**EXERCISE AIM**
In the passage below on the installed base in eHealth infrastructures, please translate this sentence into Spanish: "E-prescription initiatives are typically oriented to digitize an already present paper-based and analogue information infrastructure."

**PASSAGE TO READ**
This book aims to bring empirically based and theoretically informed insights into how the installed base matters. The book’s empirical analyses investigate the various strategies in which infrastructure “builders” engage with (or disregard) the installed base. The stories describe how initiatives are shaped and paced by decisions on how to relate with the installed base, or alternatively, how they are shaped by the insensitivity to what is already in place. The two categories of cases, e-prescription infrastructures and governmental patient-oriented eHealth platforms are differently positioned with respect to the installed base. E-prescription initiatives are typically oriented to digitize an already present paper-based and analogue information infrastructure. The governmental patient-oriented web platforms are typically expected to allow more radical innovation, including new interaction patterns, roles and responsibilities for both patients and healthcare personnel. Overall, e-prescription initiatives are usually aiming to improve healthcare delivery by systematic change, building in an orderly way upon the existing arrangements, while initiatives for patient-oriented eHealth platforms are usually seen as opportunities to pursue wider and more radical innovation (dramatic change) (Huy and Mintzberg 2003). Nevertheless, in any of the two types, pre-existing arrangements need to be taken into account, after all, these pre-existing arrangements are providing the contextual meaning of change. Hence, change has to be managed with a profound appreciation of the installed base.

**DATA**
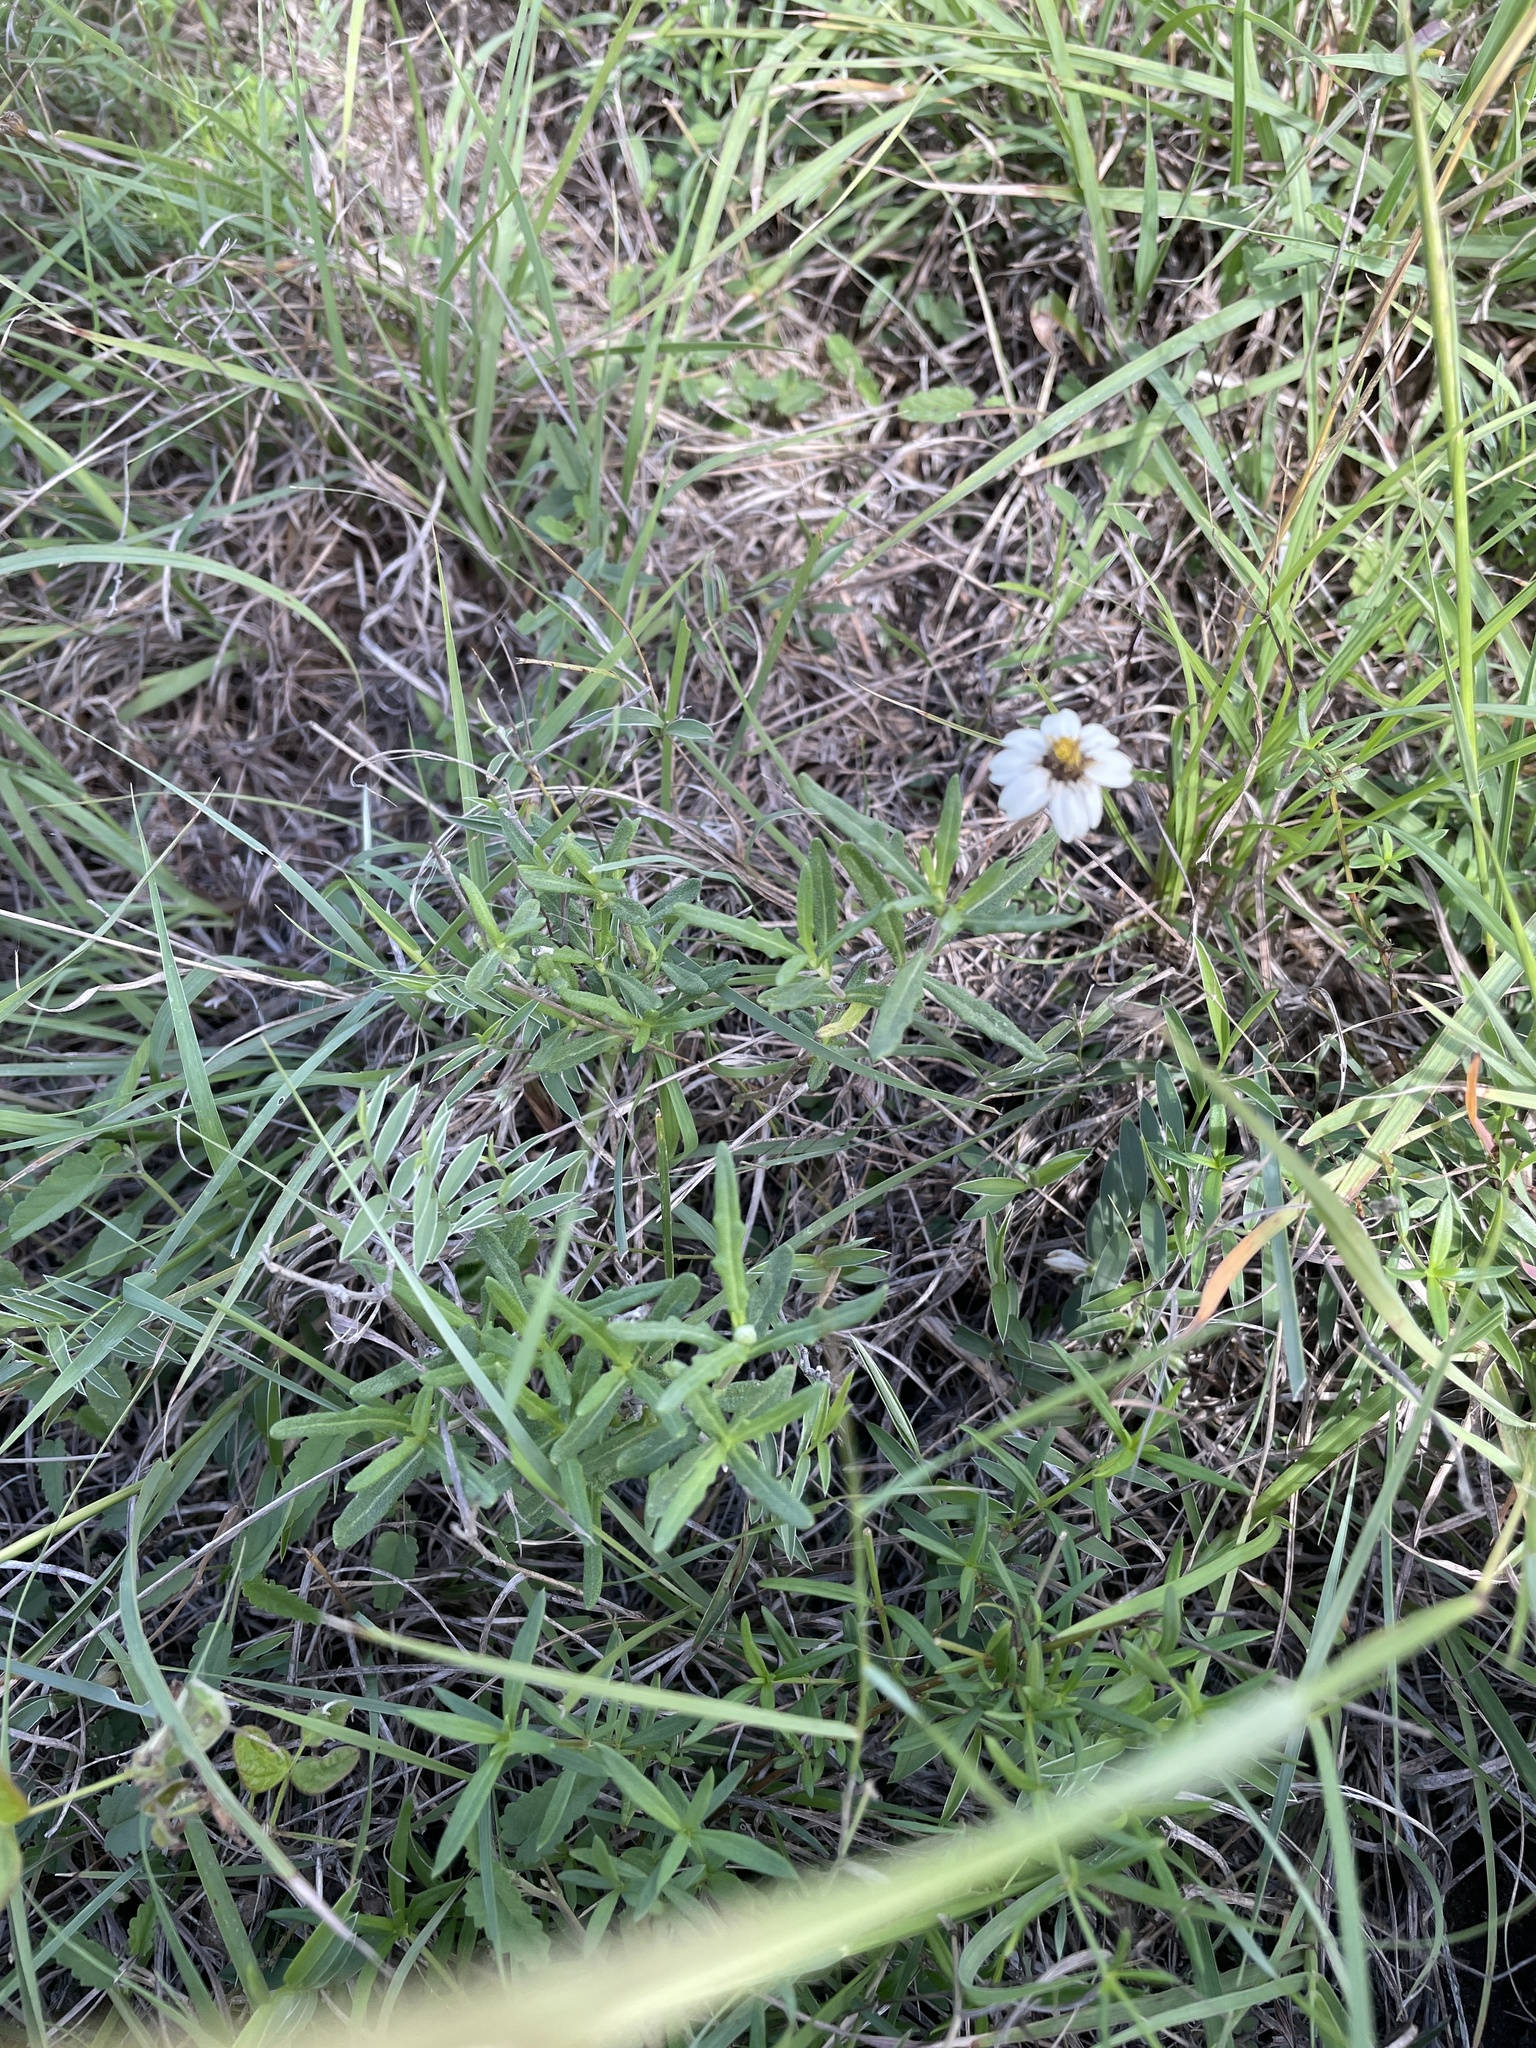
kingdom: Plantae
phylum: Tracheophyta
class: Magnoliopsida
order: Asterales
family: Asteraceae
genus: Melampodium
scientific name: Melampodium cinereum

**WRITTEN REPLY**
Las iniciativas de receta electrónica suelen estar orientadas a digitalizar una infraestructura de información analógica y basada en papel ya existente.